To date, conventional wisdom has held that newspapers have cleaned local TV’s clock on the Internet. Our sites are better, more comprehensive, more frequently updated, and garner way more of those things like "stickiness" the propeller-heads in the new-media operation like rattling on about.

That’s all true, but as high-speed Internet options such as cable-modem access and DSL lines start arriving, television sites suddenly gain a huge advantage—stuff to watch, not just read. The broadband Internet probably won’t be this text-heavy hydra we wrangle with today. It’ll probably look and act a lot more like today’s on-demand cable services (though perhaps with less wrestling). And if that sounds scary, imagine what will happen when the aforementioned cable modems and DSL lines actually start working for most people.

Small wonder, then, that "convergence" has suddenly become an industry buzzword. And folks are actually spending money on this one—building high-speed data networks and entering high-profile multimedia partnerships. If you went to January’s Newspaper Operations SuperConference in Orlando, you heard a keynoter devote an hour to Tribune Co.’s convergence plans—already well off the drawing board—and lots of other discussions about the related technology, or lack thereof (see our coverage on p. 17).

An hour’s drive down I-4 brings us to Tampa, where Media General Inc. has spent $40 million on the News Center, a convergence experiment housing The Tampa Tribune, the local NBC affiliate and their online presences (see p. 13). Among the surprises unearthed by TechNews regular Pete Wetmore: This stuff isn’t just cool—it’s already making money.

And finally, columnist David M. Cole offers up a three-pronged plan to start experimenting (see p. 36). Better yet, it doesn’t even sound that painful.

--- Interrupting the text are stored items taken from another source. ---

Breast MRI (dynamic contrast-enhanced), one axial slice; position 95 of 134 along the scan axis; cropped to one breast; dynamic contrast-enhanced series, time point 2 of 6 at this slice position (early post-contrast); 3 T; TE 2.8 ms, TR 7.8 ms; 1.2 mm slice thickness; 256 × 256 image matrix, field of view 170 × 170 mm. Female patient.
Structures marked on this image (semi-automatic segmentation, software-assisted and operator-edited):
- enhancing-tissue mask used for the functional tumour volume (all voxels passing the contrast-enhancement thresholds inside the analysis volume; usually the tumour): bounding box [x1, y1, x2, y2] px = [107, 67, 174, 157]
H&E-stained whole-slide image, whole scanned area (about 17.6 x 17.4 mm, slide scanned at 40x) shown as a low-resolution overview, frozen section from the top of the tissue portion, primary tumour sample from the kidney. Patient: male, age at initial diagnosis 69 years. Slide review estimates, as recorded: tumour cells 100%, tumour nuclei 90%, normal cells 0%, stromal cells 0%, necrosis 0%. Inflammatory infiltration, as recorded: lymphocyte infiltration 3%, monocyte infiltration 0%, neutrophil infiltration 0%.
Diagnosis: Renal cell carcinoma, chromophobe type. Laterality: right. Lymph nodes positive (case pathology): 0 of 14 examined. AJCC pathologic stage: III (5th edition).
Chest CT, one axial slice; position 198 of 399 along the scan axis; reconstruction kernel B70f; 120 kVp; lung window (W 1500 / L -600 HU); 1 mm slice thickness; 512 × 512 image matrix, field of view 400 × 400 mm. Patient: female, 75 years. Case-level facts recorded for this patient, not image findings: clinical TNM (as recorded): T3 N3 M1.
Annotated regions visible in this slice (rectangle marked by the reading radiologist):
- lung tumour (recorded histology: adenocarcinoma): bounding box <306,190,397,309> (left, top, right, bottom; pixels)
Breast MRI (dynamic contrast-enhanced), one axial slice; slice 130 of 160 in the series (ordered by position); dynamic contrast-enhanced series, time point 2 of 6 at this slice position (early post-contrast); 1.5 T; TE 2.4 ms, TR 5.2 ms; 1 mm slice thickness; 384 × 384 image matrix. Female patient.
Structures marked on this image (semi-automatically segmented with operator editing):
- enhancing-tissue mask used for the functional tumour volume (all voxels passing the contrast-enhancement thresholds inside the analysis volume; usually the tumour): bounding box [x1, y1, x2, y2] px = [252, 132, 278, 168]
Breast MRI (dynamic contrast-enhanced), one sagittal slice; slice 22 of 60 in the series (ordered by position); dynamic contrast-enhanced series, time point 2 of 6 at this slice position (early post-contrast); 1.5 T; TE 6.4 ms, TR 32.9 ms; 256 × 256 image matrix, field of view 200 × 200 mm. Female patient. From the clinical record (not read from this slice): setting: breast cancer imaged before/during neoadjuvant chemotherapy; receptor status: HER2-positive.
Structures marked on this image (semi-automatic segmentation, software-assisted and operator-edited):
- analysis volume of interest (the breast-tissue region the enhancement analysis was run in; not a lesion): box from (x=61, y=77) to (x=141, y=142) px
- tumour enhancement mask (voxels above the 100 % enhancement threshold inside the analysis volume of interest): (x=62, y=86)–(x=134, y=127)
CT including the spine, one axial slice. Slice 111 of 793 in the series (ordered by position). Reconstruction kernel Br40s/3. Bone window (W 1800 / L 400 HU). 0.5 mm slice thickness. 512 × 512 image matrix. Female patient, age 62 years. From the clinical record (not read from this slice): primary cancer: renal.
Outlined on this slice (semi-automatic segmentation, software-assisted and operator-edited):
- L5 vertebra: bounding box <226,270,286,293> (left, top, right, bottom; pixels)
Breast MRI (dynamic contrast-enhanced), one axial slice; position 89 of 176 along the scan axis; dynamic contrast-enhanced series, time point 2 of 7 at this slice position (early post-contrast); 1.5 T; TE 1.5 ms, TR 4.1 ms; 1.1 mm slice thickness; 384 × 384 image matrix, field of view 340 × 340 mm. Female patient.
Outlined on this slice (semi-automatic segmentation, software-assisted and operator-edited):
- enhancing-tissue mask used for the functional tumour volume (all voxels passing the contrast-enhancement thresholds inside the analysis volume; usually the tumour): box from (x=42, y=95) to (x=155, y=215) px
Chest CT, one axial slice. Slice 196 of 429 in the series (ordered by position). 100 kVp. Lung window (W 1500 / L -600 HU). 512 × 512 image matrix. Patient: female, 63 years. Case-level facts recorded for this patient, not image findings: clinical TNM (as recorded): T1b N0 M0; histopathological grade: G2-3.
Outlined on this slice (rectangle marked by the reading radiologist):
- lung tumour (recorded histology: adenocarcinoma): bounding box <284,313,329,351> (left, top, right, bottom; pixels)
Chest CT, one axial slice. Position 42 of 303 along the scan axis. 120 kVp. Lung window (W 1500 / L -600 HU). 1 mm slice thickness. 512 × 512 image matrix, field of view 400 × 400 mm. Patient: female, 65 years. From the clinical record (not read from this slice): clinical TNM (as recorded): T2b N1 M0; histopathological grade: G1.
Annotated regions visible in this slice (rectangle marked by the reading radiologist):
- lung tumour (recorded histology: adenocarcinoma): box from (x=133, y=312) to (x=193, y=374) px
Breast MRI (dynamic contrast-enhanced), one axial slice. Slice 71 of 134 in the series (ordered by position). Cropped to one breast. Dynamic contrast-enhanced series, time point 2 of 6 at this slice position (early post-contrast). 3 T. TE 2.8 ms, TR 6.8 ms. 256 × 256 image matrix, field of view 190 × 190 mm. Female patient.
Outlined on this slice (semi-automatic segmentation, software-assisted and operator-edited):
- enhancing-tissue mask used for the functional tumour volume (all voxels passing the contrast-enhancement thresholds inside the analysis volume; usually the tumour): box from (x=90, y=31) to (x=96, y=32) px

While Tampa’s News Center and similar ventures remain high-stakes experiments, last fall’s political wrangling in its home state could make it commonplace. With a new administration, the cross-ownership ban barring newspapers from owning television stations in the same market may be lifted. And many publishers could become broadcasters as well.

So who knows? All of the sudden, our sites get more flashy video for broadband users. Television newscasts get some, heaven forbid, depth from their print brethren. The newspaper itself gets some plugs in both media that help boost readership. Though personally, I’m glad I’m not out on the front lines of this brave new world—I’d hate to see how I’d mangle the word "rooster" on live TV.  

Mark Toner Signature

Mark Toner
Editor
tonem@naa.org


Correction

An article about The Miami Herald’s waste-reduction programs (TechNews, January/February 2001, p. 14) incorrectly described two tax rebates. The Herald received a $70,000 tax break after joining the Environmental Protection Agency’s Energy Star program. Sponsored by the Florida Department of Labor and Employment Security, the program determined that at least 75 percent of electric consumption was related to manufacturing. The Herald also garnered $56,000 in utility rebates last year after installing high-efficiency chiller units, and earned roughly $60,000 for recovering 850 pounds of silver in 1999. TechNews regrets the errors.